Y a-t-il des leviers pour lutter contre la vie chère ? La question persiste, et malgré les dispositifs en place, les prix demeurent élevés en Martinique, observable lors de nos courses. Le coût des denrées alimentaires y est 40% supérieur à celui en Hexagone, selon l'Insee.
Le séminaire de près de 3 heures sur la vie chère n'a pas abouti à des solutions concrètes pour améliorer le pouvoir d'achat des Martiniquais. Il a toutefois permis de coordonner et définir des axes de travail visant à réduire les prix sur le territoire.
Une application de l'octroi de mer beaucoup plus ciblée
Là encore l'idée n'est pas nouvelle, "mais n'a pas encore été mise en œuvre". Les acteurs de la grande distribution, souvent critiqués, soulignent que les prix des denrées ne dépendent pas uniquement de leurs marges, mais aussi des coûts de transport, des grossistes, et de la fiscalité. Ils proposent une fiscalité plus ciblée sur les produits importés. L'octroi de mer est appliqué, selon eux, sans tenir compte de la nécessité d'un produit.
Un paquet de pâte en Martinique est 40% plus chère que dans l'hexagone et un téléphone Iphone a sensiblement le même prix qu'à Paris...une modification des taux d'octroi de mer pour annihiler ou réduire le taux sur certains produits, c'est quelque chose qui peut être fait à court terme.
Christophe Bermont, syndicat de la grande distribution
L'application plus ciblée de la fiscalité sur les produits rentrants permettrait selon le représentant de la grande distribution d'élargir considérablement le nombre de produits du Bouclier Qualité Prix (BQP). Aujourd'hui il concerne 134 produits. "Avec l'application des mesures proposées, le BQP pourrait concerner 400 produits pour les plus petites enseignes et jusqu’à 2700 pour les plus importantes".
Particulièrement sensible à la conjoncture économique, l’octroi de mer est en hausse de 11,4 % sur un an. Il représente entre 30 et 40 % des recettes de fonctionnement des collectivités en Martinique. C'est un apport de 42 millions d'euros pour la seule ville de Fort-de-France (IEDOM rapport 2022).
La réforme de l'octroi de mer a été plusieurs fois évoquée par l’État. Elle sera intégrée au projet de loi finance en fin 2024.
D'autres propositions issues des ateliers incluent la valorisation de la production locale, dont 50% n'est pas déclarée et ne bénéficie d'aucune aide.
Le Grand Port Maritime de Martinique sera agrandi pour favoriser les échanges avec la Caraïbe et l'Europe.

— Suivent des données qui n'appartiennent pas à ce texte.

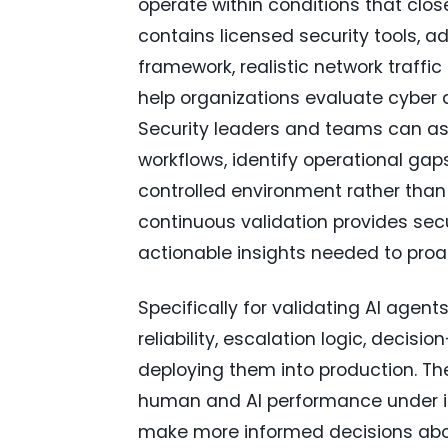
operate within conditions that clos
contains licensed security tools,
framework, realistic network traffi
help organizations evaluate cyber
Security leaders and teams can ass
workflows, identify operational ga
controlled environment rather than d
continuous validation provides sec
actionable insights needed to proac
Specifically for validating AI agen
reliability, escalation logic, decis
deploying them into production. T
human and AI performance under ide
make more informed decisions abo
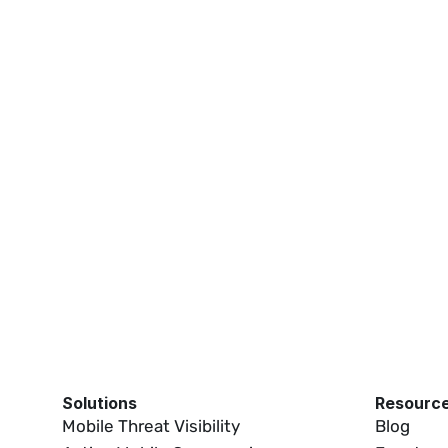
M Swap Detection 
How iVerify Reduces SIM Swap 
t
Detection False Positives
03:54
01:03
Solutions
Resourc
Mobile Threat Visibility
Blog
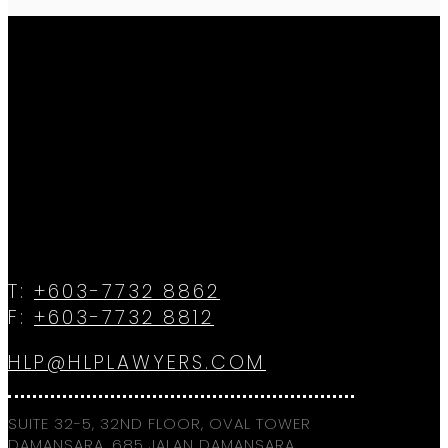
T:
+603-7732 8862
F:
+603-7732 8812
HLP@HLPLAWYERS.COM
SUITE 32-5, 32ND FLOOR, OVAL TOWER
DAMANSARA, 685 JALAN DAMANSARA,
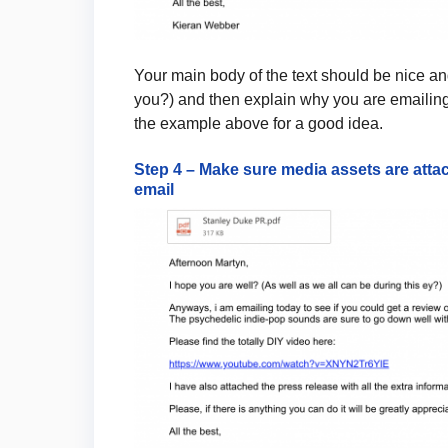
Your main body of the text should be nice and
you?) and then explain why you are emailing
the example above for a good idea.
Step 4 – Make sure media assets are attac
email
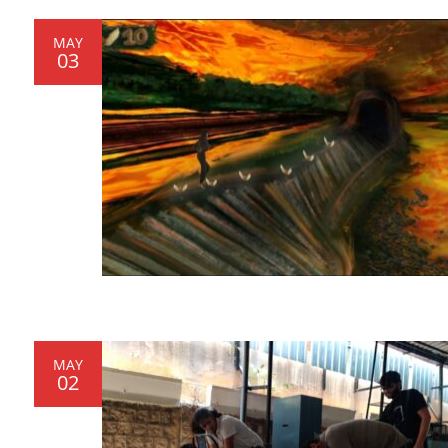
MAY
03
MAY
02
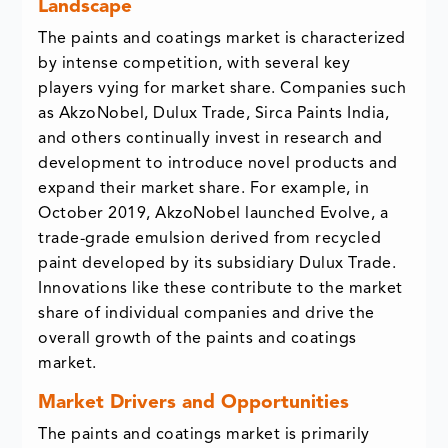
Landscape
The paints and coatings market is characterized
by intense competition, with several key
players vying for market share. Companies such
as AkzoNobel, Dulux Trade, Sirca Paints India,
and others continually invest in research and
development to introduce novel products and
expand their market share. For example, in
October 2019, AkzoNobel launched Evolve, a
trade-grade emulsion derived from recycled
paint developed by its subsidiary Dulux Trade.
Innovations like these contribute to the market
share of individual companies and drive the
overall growth of the paints and coatings
market.
Market Drivers and Opportunities
The paints and coatings market is primarily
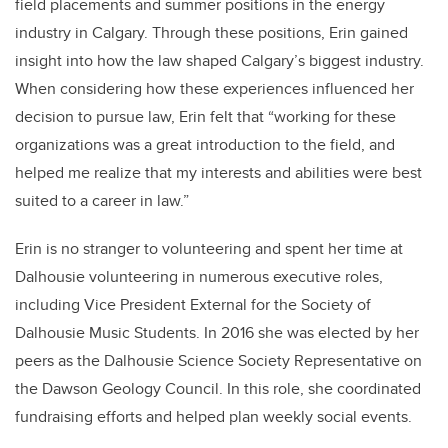
field placements and summer positions in the energy
industry in Calgary. Through these positions, Erin gained
insight into how the law shaped Calgary’s biggest industry.
When considering how these experiences influenced her
decision to pursue law, Erin felt that “working for these
organizations was a great introduction to the field, and
helped me realize that my interests and abilities were best
suited to a career in law.”
Erin is no stranger to volunteering and spent her time at
Dalhousie volunteering in numerous executive roles,
including Vice President External for the Society of
Dalhousie Music Students. In 2016 she was elected by her
peers as the Dalhousie Science Society Representative on
the Dawson Geology Council. In this role, she coordinated
fundraising efforts and helped plan weekly social events.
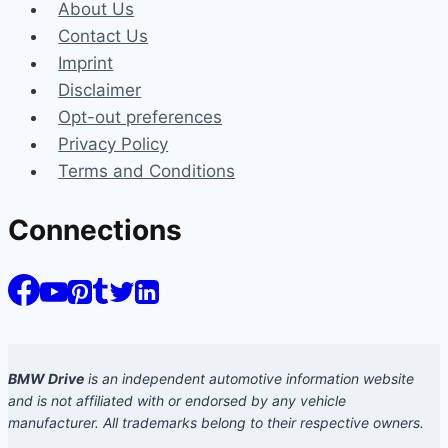
About Us
Contact Us
Imprint
Disclaimer
Opt-out preferences
Privacy Policy
Terms and Conditions
Connections
BMW Drive
is an independent automotive information website
and is not affiliated with or endorsed by any vehicle
manufacturer. All trademarks belong to their respective owners.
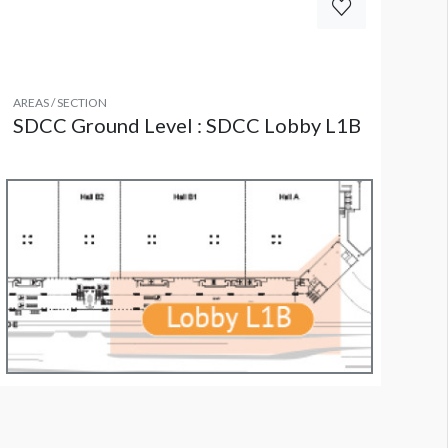
AREAS / SECTION
SDCC Ground Level : SDCC Lobby L1B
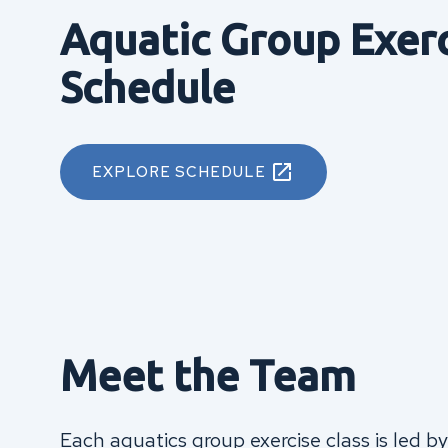
Aquatic Group Exer
Schedule
EXPLORE SCHEDULE
Meet the Team
Each aquatics group exercise class is led by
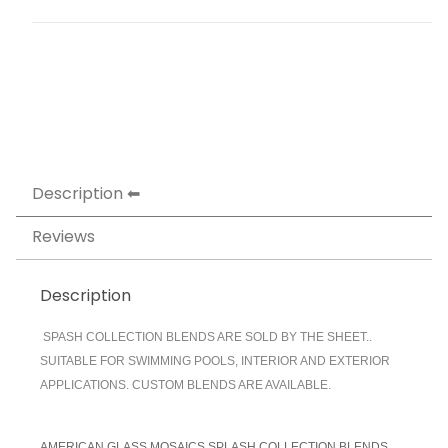
Description
Reviews
Description
SPASH COLLECTION BLENDS ARE SOLD BY THE SHEET..
SUITABLE FOR SWIMMING POOLS, INTERIOR AND EXTERIOR
APPLICATIONS. CUSTOM BLENDS ARE AVAILABLE.
AMERICAN GLASS MOSAICS SPLASH COLLECTION BLENDS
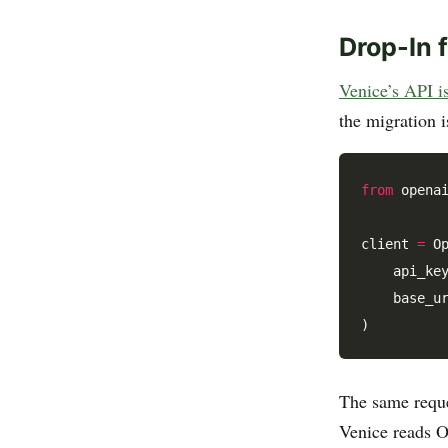
Drop-In 
Venice’s API 
the migration 
from
 opena
client 
=
 Op
    api_ke
    base_u
The same reque
Venice reads O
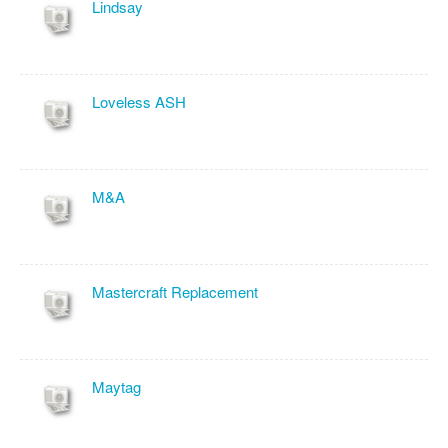
Lindsay
Loveless ASH
M&A
Mastercraft Replacement
Maytag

Avec son nouvel agrément il sera possible de faire venir de nouvelles matières premières de les transformer et les exporter vers l'Europe.
Les conclusions de ce séminaire seront rendues publiques.
Quid du gel des prix des produits de première nécessité ?
Hasard du calendrier, quelques heures avant le point presse du représentant de l'État sur le séminaire sur la vie chère, l'exécutif de la CTM, réitérait "fermement" sa demande à l'État de bloquer les prix des produits de première nécessité et de consommation courante. Insistant sur le fait "qu'il s'agit d'une action pour les consommateurs martiniquais". La demande n'a pas changé, depuis les échanges tendus entre Philippe Vigier le ministre délégué aux Outre-Mer et Serge Letchimy. Elle n'a "absolument pas été abordée durant le séminaire, le ministre délégué aux Outre-Mer a fait part de son intérêt pour examiner sa faisabilité" précise le préfet Jean-Christophe Bouvier et il conclu :
Les conditions posées pour bloquer les prix en Martinique aux niveaux législatifs et réglementaires ne sont pas remplies. Je ne veux pas laisser croire aux consommateurs martiniquais que les prix peuvent être aux mêmes niveaux que ceux pratiqués dans l'Hexagone. C'est se mentir et mentir aux consommateurs.
Jean-Christophe Bouvier, préfet de Martinique
Voilà qui devrait alimenter les débats de la Collectivité Territorile de Martinique. Le gel du blocage des prix de première nécessité est examiné lors de la prochaine plénière du 21 et du 22 décembre, avec une saisine de l'État.